Badan Statistik Nasional (BPS) mempublikasikan, pada triwulan pertama tahun 2017 ekonomi Indonesia tumbuh 5,02%. Angka tersebut lebih tinggi dibanding periode yang sama tahun 2016 lalu yang sebesar 4,92%. Pertumbuhan ekonomi itu dihitung berdasarkan besaran Produk Domestik Bruto (PDB) atas dasar harga berlaku triwulan I-2017 mencapai Rp 3.227,2 triliun, dan atas dasar harga konstan 2010 mencapai Rp 2.377,5 triliun.
Kepala BPS Suhariyanto mengemukakan, dari sisi produksi, pertumbuhan tertinggi dicapai pada Lapangan Usaha Informasi dan Komunikasi sebesar 9,10%. Dari sisi pengeluaran dicapai oleh Komponen Ekspor Barang dan Jasa yang tumbuh 8,04%.
“Ekonomi Indonesia triwulan I-2017 terhadap triwulan sebelumnya (Q4 2016) sebenarnya turun sebesar 0,34% (q-to-q). namun dari sisi produksi, penurunan itu disebabkan oleh kontraksi yang terjadi pada beberapa lapangan usaha. Sedangkan dari sisi pengeluaran atau konsumsi disebabkan oleh kontraksi pada Komponen Pengeluaran Konsumsi Pemerintah -45,54%, dan Pembentukan Modal Tetap Bruto -5,42%,” jelas Suhariyanto.
Menurut Suhariyanto, struktur ekonomi Indonesia secara spasial pada triwulan I-2017 didominasi oleh provinsi-provinsi di Pulau Jawa dan Pulau Sumatera. Kelompok provinsi di Pulau Jawa memberikan kontribusi terbesar terhadap PDB Indonesia, yakni sebesar 58,49%, diikuti oleh Pulau Sumatera sebesar 21,95%, dan Pulau Kalimantan sebesar 8,33%.
Suhariyanto menambahkan, tingkat inflasi pada April 2017 sebesar 0,09%, sehingga kumulatif inflasi Januari- April 2017 menjadi sebesar 1,28%. Rendahnya angka inflasi April 2017, antara lain disebabkan kelompok bahan makanan yang mengalami deflasi.

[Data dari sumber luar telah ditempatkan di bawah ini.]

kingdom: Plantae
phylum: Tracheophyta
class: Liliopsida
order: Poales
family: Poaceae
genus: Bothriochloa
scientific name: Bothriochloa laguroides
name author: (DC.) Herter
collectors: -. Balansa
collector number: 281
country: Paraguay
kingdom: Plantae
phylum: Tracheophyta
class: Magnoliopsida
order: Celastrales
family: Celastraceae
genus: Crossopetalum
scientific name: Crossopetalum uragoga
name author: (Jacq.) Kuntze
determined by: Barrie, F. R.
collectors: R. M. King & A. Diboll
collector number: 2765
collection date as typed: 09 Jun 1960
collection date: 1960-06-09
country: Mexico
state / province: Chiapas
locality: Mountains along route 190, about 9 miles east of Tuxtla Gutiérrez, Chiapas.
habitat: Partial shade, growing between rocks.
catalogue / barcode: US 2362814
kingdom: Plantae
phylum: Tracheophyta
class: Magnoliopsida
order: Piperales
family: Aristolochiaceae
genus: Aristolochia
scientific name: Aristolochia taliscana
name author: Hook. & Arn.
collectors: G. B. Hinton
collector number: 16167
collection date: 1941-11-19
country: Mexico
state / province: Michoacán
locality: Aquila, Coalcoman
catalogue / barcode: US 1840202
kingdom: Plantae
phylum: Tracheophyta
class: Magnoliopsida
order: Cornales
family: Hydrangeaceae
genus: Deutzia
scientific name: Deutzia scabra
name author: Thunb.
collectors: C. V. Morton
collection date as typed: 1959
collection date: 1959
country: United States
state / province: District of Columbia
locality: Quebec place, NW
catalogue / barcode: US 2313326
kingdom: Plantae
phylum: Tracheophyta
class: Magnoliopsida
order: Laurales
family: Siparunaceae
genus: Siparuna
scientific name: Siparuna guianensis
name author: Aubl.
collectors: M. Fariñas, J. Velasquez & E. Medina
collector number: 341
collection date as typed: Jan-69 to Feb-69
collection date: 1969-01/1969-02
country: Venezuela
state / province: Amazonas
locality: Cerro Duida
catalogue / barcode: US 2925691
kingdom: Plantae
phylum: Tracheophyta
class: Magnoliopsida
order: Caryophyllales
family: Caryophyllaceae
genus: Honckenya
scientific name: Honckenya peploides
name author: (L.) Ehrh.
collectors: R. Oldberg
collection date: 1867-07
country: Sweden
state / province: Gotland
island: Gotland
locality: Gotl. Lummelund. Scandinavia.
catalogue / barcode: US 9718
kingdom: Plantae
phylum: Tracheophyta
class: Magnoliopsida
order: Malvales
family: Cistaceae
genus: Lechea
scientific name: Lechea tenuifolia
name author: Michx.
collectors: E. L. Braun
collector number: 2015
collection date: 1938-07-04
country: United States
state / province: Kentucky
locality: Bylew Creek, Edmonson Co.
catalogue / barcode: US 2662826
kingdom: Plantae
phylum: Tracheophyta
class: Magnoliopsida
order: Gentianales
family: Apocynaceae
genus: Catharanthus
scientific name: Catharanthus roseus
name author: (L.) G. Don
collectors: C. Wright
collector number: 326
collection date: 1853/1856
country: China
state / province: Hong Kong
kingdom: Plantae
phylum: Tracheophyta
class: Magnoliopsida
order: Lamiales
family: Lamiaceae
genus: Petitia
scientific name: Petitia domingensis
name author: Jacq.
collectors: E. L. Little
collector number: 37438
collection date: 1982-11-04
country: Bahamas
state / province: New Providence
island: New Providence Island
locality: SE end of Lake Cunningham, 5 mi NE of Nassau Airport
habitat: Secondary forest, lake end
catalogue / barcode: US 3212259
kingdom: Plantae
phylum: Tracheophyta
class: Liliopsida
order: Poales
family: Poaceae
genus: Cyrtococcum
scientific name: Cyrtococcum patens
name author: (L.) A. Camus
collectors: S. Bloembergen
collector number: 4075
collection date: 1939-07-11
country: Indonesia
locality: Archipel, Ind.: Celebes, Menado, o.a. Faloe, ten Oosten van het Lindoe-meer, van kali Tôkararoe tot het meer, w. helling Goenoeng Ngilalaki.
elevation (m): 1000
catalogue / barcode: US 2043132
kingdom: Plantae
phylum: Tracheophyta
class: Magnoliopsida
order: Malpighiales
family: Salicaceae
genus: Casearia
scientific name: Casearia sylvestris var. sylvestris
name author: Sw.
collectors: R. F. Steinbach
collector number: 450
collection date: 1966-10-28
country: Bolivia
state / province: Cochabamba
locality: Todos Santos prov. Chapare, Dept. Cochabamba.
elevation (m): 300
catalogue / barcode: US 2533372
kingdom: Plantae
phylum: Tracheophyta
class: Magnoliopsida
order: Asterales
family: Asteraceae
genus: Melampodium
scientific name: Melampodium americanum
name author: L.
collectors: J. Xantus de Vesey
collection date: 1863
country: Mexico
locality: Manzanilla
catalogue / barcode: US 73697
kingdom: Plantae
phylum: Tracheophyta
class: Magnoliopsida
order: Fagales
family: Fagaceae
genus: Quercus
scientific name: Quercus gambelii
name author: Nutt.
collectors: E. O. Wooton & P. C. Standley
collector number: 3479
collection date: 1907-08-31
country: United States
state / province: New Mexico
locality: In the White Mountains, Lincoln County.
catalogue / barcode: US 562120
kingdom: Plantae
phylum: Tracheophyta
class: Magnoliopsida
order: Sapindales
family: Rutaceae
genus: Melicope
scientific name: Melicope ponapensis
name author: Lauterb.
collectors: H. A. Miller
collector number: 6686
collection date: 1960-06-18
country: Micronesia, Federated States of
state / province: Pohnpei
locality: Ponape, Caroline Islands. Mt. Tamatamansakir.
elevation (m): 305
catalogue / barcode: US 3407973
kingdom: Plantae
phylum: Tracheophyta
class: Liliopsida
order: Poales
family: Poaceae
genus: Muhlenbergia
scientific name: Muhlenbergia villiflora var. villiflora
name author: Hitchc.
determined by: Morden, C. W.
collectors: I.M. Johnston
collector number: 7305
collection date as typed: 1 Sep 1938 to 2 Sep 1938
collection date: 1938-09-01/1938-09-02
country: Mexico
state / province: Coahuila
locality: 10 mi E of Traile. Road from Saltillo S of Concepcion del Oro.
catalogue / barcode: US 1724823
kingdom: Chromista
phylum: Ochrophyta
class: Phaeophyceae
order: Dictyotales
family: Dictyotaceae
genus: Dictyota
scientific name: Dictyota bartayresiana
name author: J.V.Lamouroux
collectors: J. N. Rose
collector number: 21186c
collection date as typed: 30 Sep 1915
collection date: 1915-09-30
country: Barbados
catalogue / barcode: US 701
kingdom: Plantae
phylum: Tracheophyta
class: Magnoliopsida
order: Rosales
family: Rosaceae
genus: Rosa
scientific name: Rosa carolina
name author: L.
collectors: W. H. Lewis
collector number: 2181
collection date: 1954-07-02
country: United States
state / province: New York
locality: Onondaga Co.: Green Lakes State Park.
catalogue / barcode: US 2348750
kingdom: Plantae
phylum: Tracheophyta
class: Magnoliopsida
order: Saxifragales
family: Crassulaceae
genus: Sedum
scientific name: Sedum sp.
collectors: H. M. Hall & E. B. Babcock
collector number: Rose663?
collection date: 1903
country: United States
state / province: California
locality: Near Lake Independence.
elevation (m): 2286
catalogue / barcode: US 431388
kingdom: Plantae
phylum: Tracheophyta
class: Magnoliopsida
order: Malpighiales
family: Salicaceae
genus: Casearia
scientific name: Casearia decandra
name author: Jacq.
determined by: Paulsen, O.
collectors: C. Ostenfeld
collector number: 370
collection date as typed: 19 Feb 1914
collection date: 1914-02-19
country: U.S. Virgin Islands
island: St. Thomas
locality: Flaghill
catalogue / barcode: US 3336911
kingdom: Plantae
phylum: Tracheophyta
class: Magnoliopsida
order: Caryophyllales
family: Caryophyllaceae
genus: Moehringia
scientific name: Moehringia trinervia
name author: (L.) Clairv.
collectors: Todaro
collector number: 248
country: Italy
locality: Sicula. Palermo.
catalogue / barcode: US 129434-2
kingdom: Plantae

Menurut dia, hal itu dimungkinkan karena kemampuan pemerintah dalam mengendalikan harga. Dari awal pemerintah sudah mengantisipasi kenaikan harga bahan-bahan makanan pada tahun 2017. Penyebab utama inlfasi adalah pengeluaran yang bersifat administered prices yaitu kenaikan tarif dasar listrik untuk konsumen non subsidi 900 KVA.
“Jadi salah satu cara untuk menetralisirnya harus mampu mengendalikan harga bahan makanan, dan untuk konsumsi beberapa bulan di mana harga bahan makanan mengalami deflasi.”
Suhariyanto juga mengingatkan, pemerintah harus hati-hati di bulan Juni, ketika memasuki bulan puasa dan menjelang lebaran. Listrik terjadi di bulan Mei tetapi dampaknya baru terlihat di bulan Juni, karena persentase rumah tanggga yang menggunakan listrik pasca bayar, membayarnya di bulan Juni. Persentase pengguna listrik pasca bayar lebih tinggi dibandingkan rumah tangga yang menggunakan listrik prabayar.
“Begitu juga dengan rata-rata volume pemakaian listrik pasca bayar juga lebih tinggi dibandingkan yang prabayar. Jadi ada penumpukan pengeluaran lebih di bulan Juni dan Juli mendatang,” tegasnya.
Untuk meminimalisir dampak kenaikan TDL 900 KVA terhadap laju inflasi, kata dia, kuncinya di bulan Juni, masyarakat harus berkomitmen untuk berhemat, agar tidak terjadi inflasi pada kelompok pengeluaran bahan makanan.